* **Problem**
In the passage about Wittenbergplatz below, who designed the entrance hall added in the center of the square when the station was rebuilt?

It was laid out between 1889 and 1892 in the course of the urban development in the western suburbs of Berlin's Wilhelmine Ring according to the Hobrecht-Plan. The square was then part of a major boulevard running from Kreuzberg to Charlottenburg with numerous sections named after victorious commanders in the German Campaign during the Napoleonic Wars, colloquially called Generalszug. The westernmost section was named Tauentzienstraße after General Bogislav von Tauentzien, who had received the honorific title von Wittenberg after the storming of the French-occupied town of Wittenberg on 14 February 1814 (although General Lieutenant Leopold Wilhelm von Dobschütz had actually led the Prussian troops). Therefore, the adjacent square got the name Wittenbergplatz.

Since then, the square forms the eastern terminus of Tauentzienstraße, today a major shopping street, connecting it with Breitscheidplatz in the west. In 1902 Wittenbergplatz station opened on the first Berlin U-Bahn line (Stammstrecke); ten years later, it was rebuilt including an impressive entrance hall in the centre of the square, designed by Alfred Grenander. The KaDeWe department store opened in 1907 on the corner of Wittenbergplatz and Tauentzienstraße, it is today the largest department store in Continental Europe. The northern side of the square is home to street markets four times a week. The south side of the square features the fountain Lebensalter.

* **Provided data**
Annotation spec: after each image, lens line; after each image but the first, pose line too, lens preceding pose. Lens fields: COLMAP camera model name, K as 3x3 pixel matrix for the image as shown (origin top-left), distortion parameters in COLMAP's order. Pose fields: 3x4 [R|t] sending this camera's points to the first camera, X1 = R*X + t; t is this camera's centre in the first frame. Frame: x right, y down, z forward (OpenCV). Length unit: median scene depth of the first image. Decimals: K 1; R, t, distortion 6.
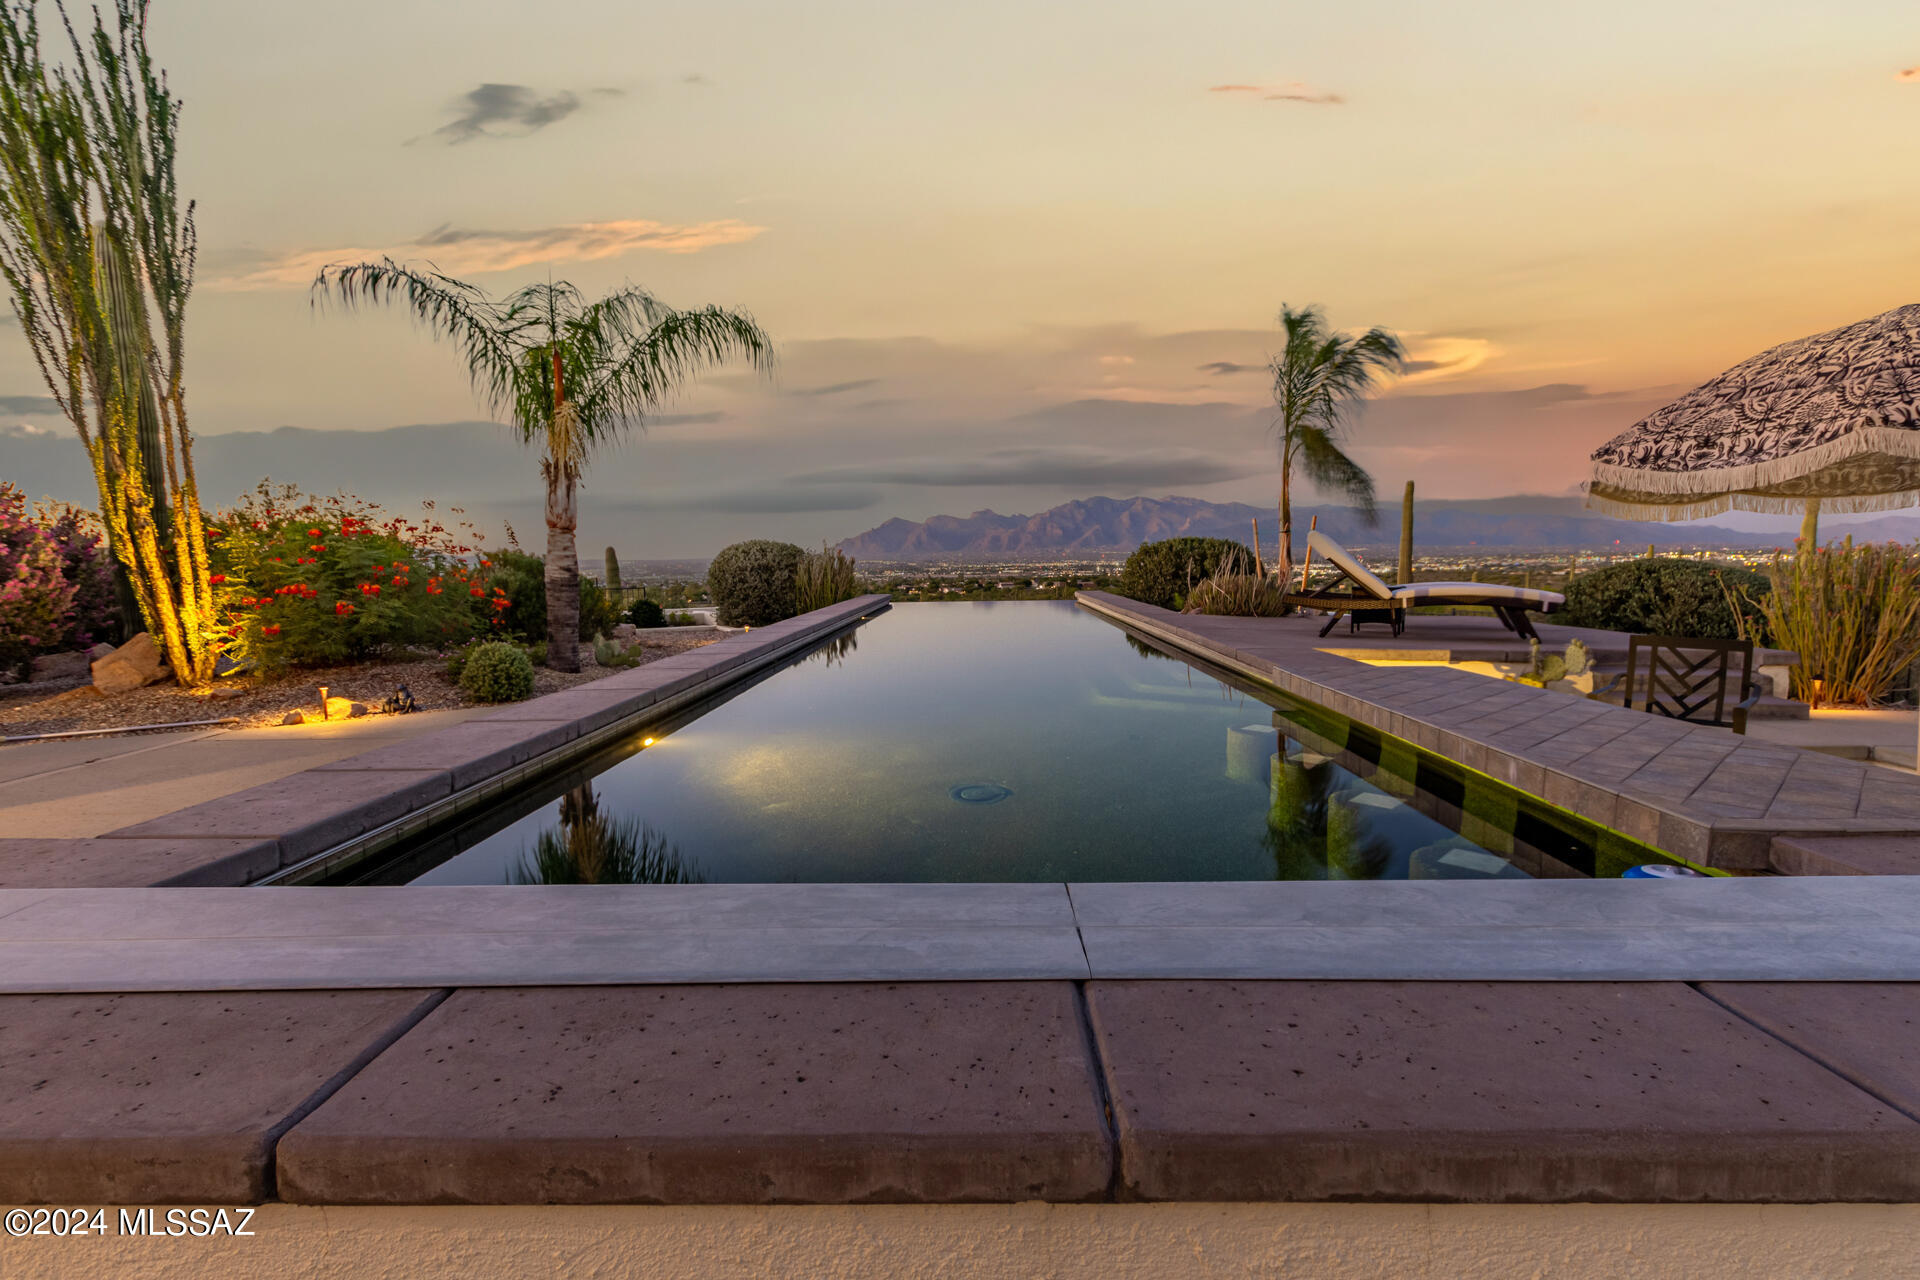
lens RADIAL K [[914.9, 0, 949.6], [0, 914.9, 642.0], [0, 0, 1]] dist [0.000937, 0.000761]
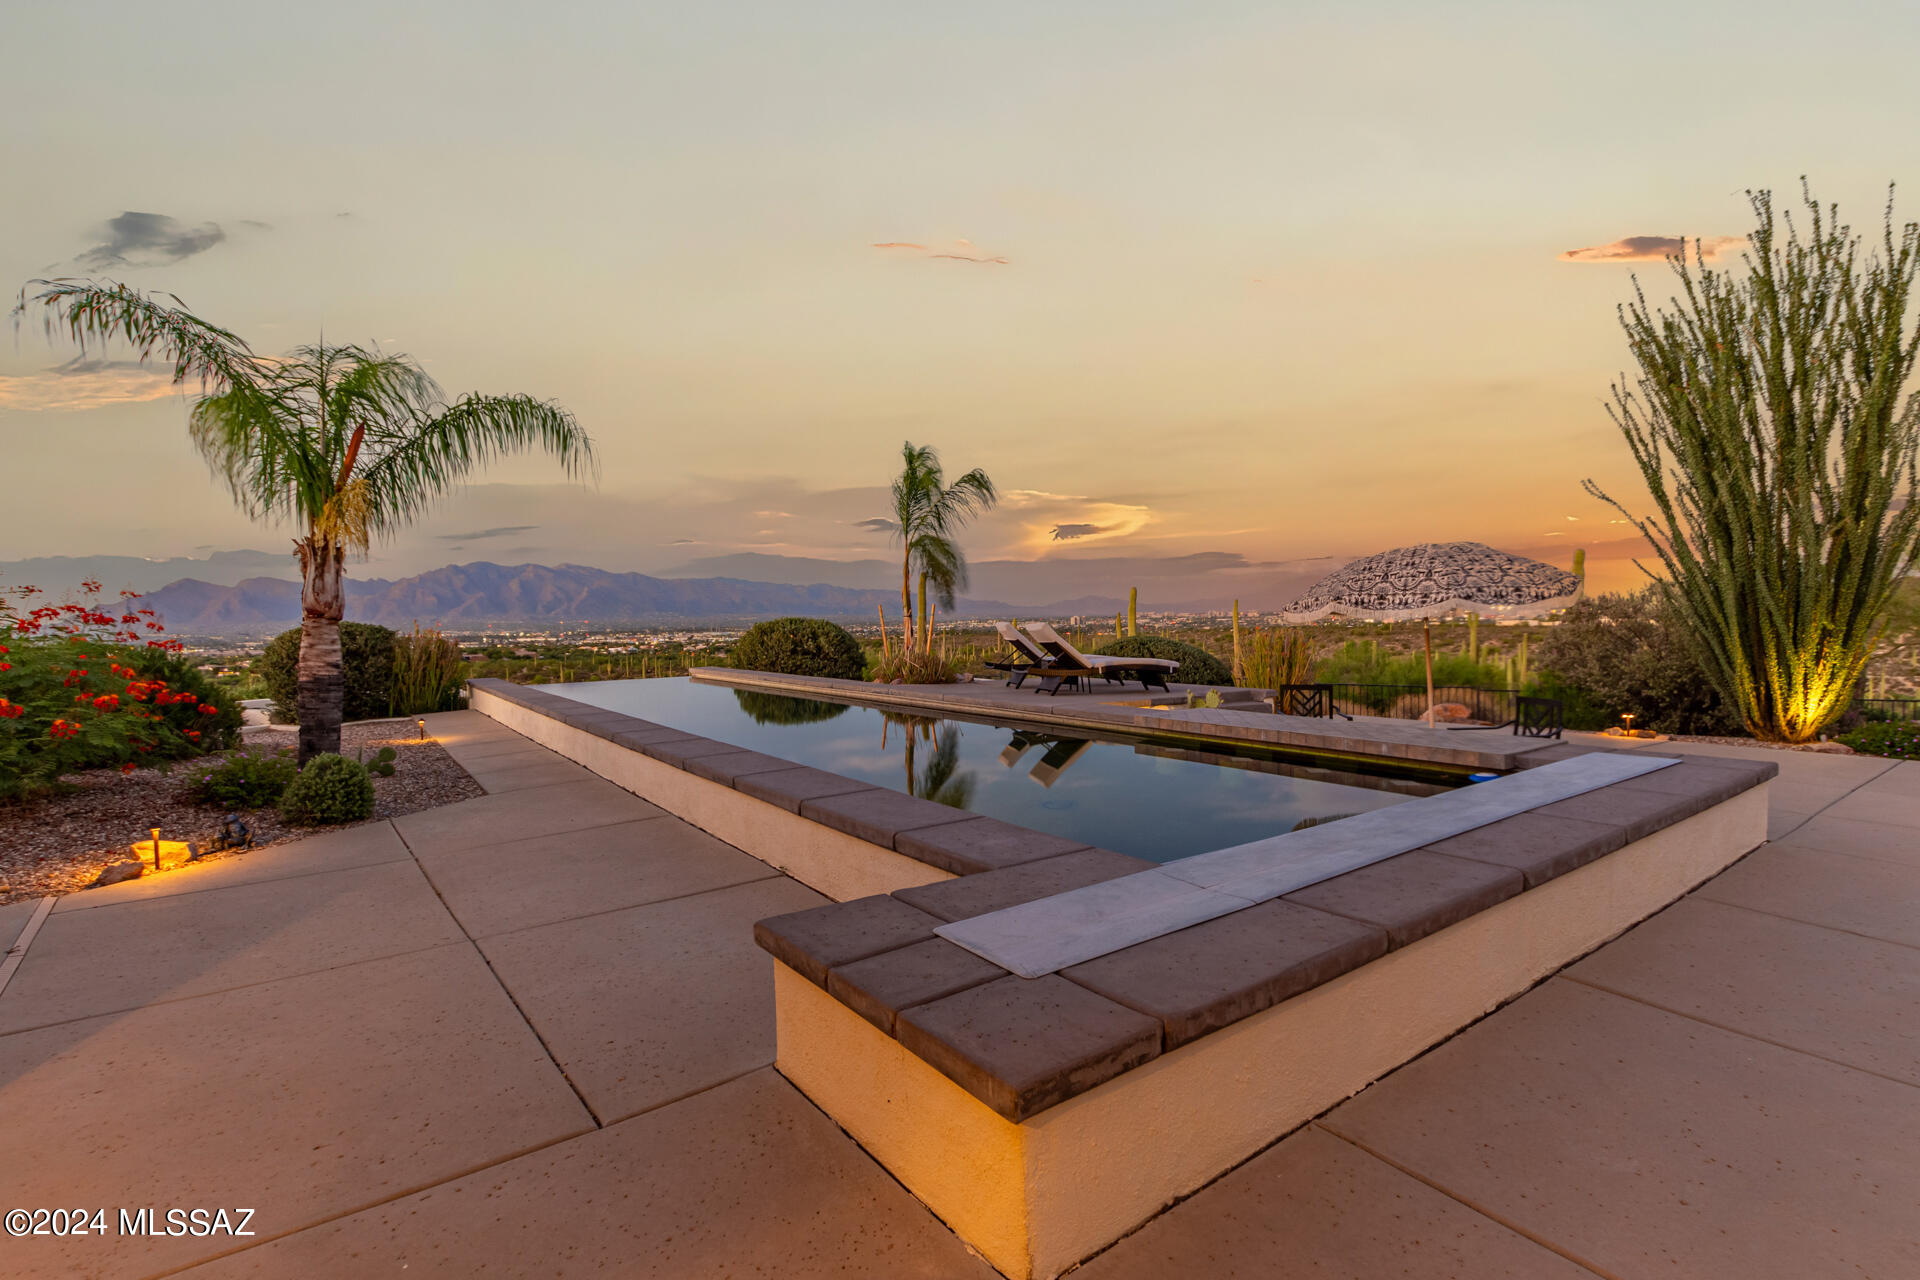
lens RADIAL K [[891.3, 0, 963.1], [0, 891.3, 653.8], [0, 0, 1]] dist [0.007634, 0.000383]
pose [[0.794350, -0.024718, 0.606957, -0.486729], [0.061877, 0.997267, -0.040368, -0.020960], [-0.604300, 0.069623, 0.793709, -0.036938]]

* **Completed exercise**
Alfred Grenander